En el caso de García Márquez, ya octogenario y con una ingente obra publicada y traducida a todas las lenguas, no existe ningún motivo para pensar que su insatisfacción con “En agosto nos vemos” fuese una pose. Gran perfeccionista, es bien sabido que sólo daba por terminado un libro tras infinitas revisiones, y es discutible cuán válido resulta ignorar póstumamente sus deseos y editarlo de todos modos, por mucho que a sus hijos les guste. El hecho de que, dotado de una extensiva publicidad, el libro sería un éxito de ventas indiscutible y generaría mucho dinero, no hace sino acentuar las dudas. Bajo el paraguas de la mitología de la última obra antes descrita, “la última novela de García Márquez” sin duda se estará vendiendo muy bien, por más que no sea en realidad una novela. El hecho abiertamente admitido de que su autor prefería que acabase en cenizas es probable que haya incluso incrementado el deseo (el morbo) general por leerla.

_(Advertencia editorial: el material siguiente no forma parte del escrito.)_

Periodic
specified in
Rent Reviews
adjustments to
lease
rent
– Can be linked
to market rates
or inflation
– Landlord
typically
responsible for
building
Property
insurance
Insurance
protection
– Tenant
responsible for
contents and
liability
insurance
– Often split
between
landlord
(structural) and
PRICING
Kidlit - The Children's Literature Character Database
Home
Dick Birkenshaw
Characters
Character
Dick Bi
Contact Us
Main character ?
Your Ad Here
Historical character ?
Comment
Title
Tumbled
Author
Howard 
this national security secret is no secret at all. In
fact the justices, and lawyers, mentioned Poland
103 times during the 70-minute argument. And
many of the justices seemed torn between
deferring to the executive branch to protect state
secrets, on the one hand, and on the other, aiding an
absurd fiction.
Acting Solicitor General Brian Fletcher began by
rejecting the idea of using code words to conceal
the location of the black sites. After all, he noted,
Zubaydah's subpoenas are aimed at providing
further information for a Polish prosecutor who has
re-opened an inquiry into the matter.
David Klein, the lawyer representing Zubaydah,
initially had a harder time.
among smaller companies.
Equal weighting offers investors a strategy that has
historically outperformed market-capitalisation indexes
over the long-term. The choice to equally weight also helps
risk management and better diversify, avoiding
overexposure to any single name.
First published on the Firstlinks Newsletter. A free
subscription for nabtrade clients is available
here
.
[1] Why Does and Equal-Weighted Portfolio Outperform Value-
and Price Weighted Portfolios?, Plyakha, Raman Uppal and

Eso pensaba cuando inicié la lectura. Y confieso que una parte de mí deseaba que el libro fuese muy malo, que se notaran por todas partes las hilachas, que quedara en evidencia la misión del editor de sacar algo en limpio a partir de un texto imperfecto e inconcluso.

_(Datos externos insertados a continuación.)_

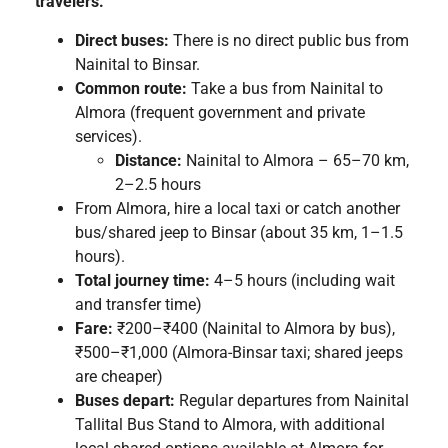
travelers.
Direct buses:
There is no direct public bus from
Nainital to Binsar.
Common route:
Take a bus from Nainital to
Almora (frequent government and private
services).
Distance:
Nainital to Almora – 65–70 km,
2–2.5 hours
From Almora, hire a local taxi or catch another
bus/shared jeep to Binsar (about 35 km, 1–1.5
hours).
Total journey time:
4–5 hours (including wait
and transfer time)
Fare:
₹200–₹400 (Nainital to Almora by bus),
₹500–₹1,000 (Almora-Binsar taxi; shared jeeps
are cheaper)
Buses depart:
Regular departures from Nainital
Tallital Bus Stand to Almora, with additional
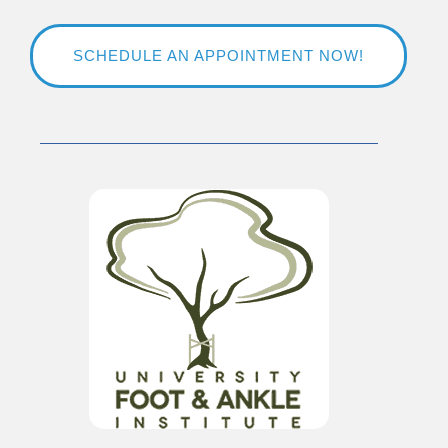
SCHEDULE AN APPOINTMENT NOW!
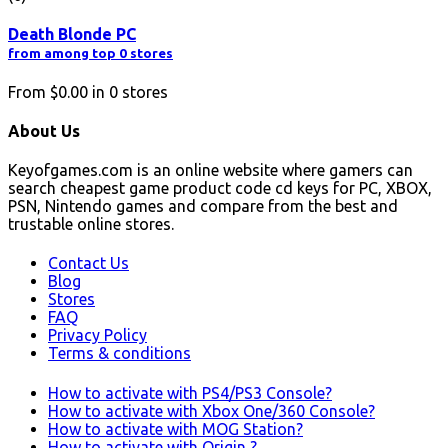
Death Blonde PC
from among top 0 stores
From
$0.00
in
0
stores
About Us
Keyofgames.com is an online website where gamers can
search cheapest game product code cd keys for PC, XBOX,
PSN, Nintendo games and compare from the best and
trustable online stores.
Contact Us
Blog
Stores
FAQ
Privacy Policy
Terms & conditions
How to activate with PS4/PS3 Console?
How to activate with Xbox One/360 Console?
How to activate with MOG Station?
How to activate with Origin ?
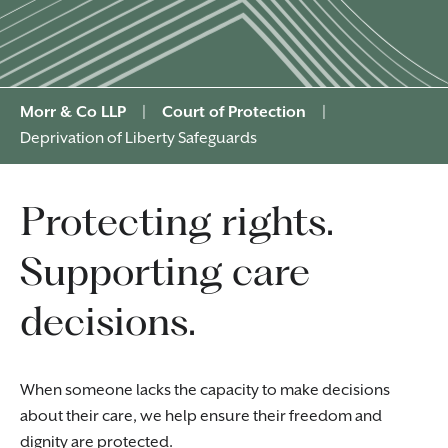
Morr & Co LLP
|
Court of Protection
|
Deprivation of Liberty Safeguards
Protecting rights.
Supporting care
decisions.
When someone lacks the capacity to make decisions
about their care, we help ensure their freedom and
dignity are protected.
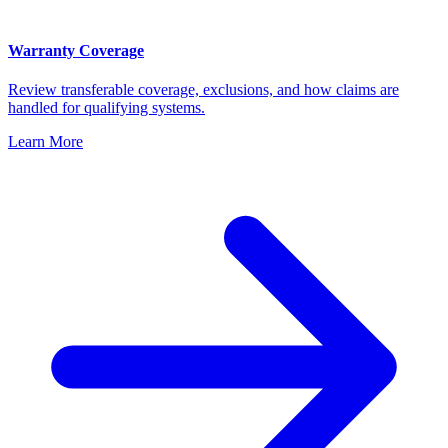
Warranty Coverage
Review transferable coverage, exclusions, and how claims are
handled for qualifying systems.
Learn More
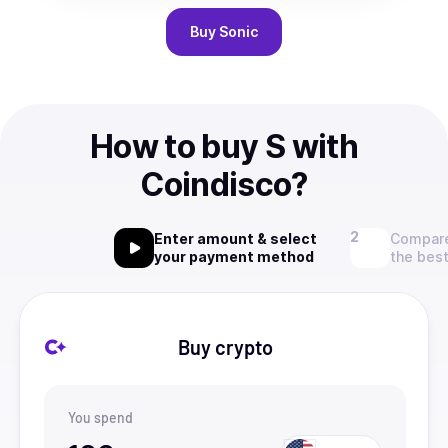
Buy
Sonic
How to buy S with
Coindisco?
Enter amount & select
Compare
your payment method
the best
Buy crypto
You spend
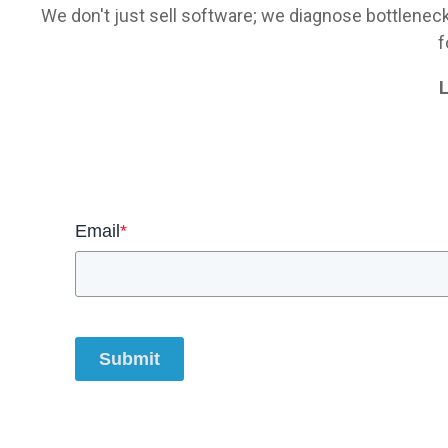
We don't just sell software; we diagnose bottlenec
f
L
Email
*
Submit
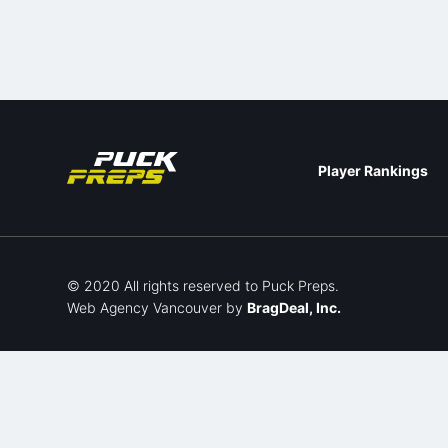
Player Rankings
© 2020 All rights reserved to Puck Preps.
Web Agency Vancouver
by
BragDeal, Inc.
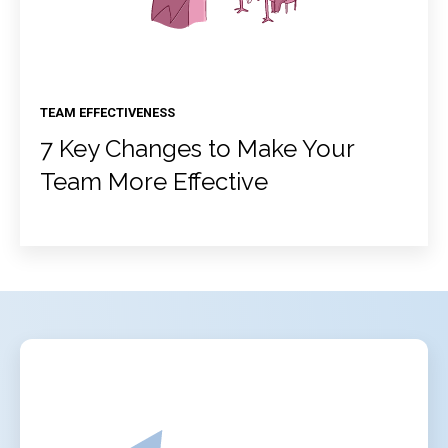
TEAM EFFECTIVENESS
7 Key Changes to Make Your
Team More Effective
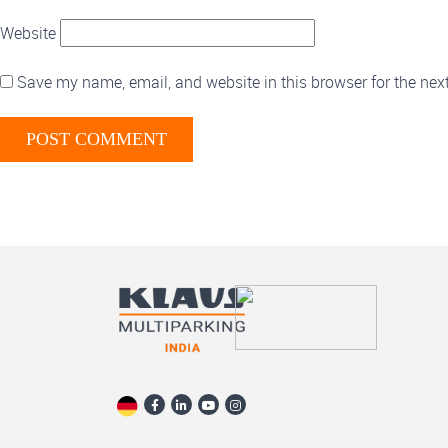
Website
Save my name, email, and website in this browser for the nex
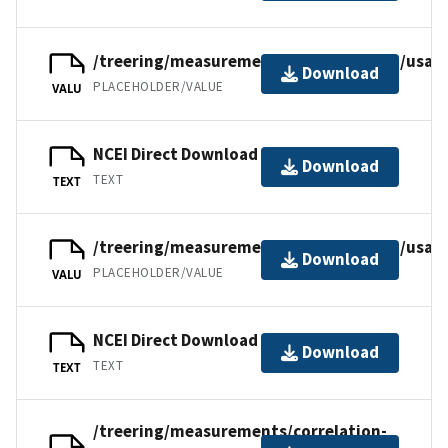
/treering/measurements/northamerica/usa/
Download
PLACEHOLDER/VALUE
VALU
NCEI Direct Download
Download
TEXT
TEXT
/treering/measurements/northamerica/usa/
Download
PLACEHOLDER/VALUE
VALU
NCEI Direct Download
Download
TEXT
TEXT
/treering/measurements/correlation-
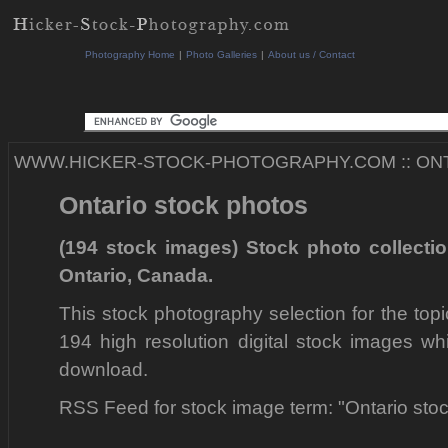
Photography Home
|
Photo Galleries
|
About us / Contact
WWW.HICKER-STOCK-PHOTOGRAPHY.COM
::
ON
Ontario stock photos
(194 stock images) Stock photo collecti
Ontario, Canada.
This stock photography selection for the top
194 high resolution digital stock images wh
download.
RSS Feed for stock image term: "Ontario sto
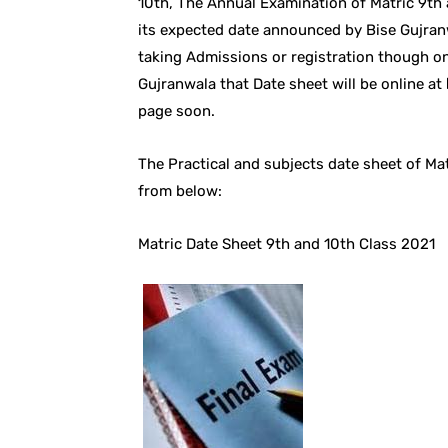
10th, The Annual Examination of Matric 9th 
its expected date announced by Bise Gujran
taking Admissions or registration though on
Gujranwala that Date sheet will be online at
page soon.
The Practical and subjects date sheet of 
from below:
Matric Date Sheet 9th and 10th Class 2021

Breve y todo, cuento y no novela, me veo obligado a confesar que no fue así. Historia de una mujer de mediana edad que va reinterpretando su propia vida con cada visita anual que realiza en agosto a la tumba de su madre en una isla, el escrito conserva todos los encantos de la prosa de García Márquez y, sin ser su mejor obra, tampoco puede decirse que sea la peor. Incluido en cualquiera de sus colecciones de relatos, “En agosto nos vemos” probablemente habría sido uno más, sin desentonar en absoluto.
Y con esto vuelvo a la reflexión de Brian Morton que menciono al principio. Anciano y todo, García Márquez no pensaba, al escribirlo, que este texto fuera a ser otra cosa que eso, un cuento más. Uno más al cual, en su oficio de escritor, y si la vida se lo permitía, habrían seguido otros.
Toda la parafernalia sobre el “último libro” y toda la polémica sobre su publicación, más allá de la opinión que nos merezcan, son completamente ajenas al texto en sí.
Y de nosotros depende disfrutar de su lectura abstrayéndonos de todo eso, o bien intentar percibir en cada línea melancólicas premoniciones de un cercano fin, augurios de un futuro encuentro con la parca, o sutiles pero irremediables despedidas que de ningún modo están allí.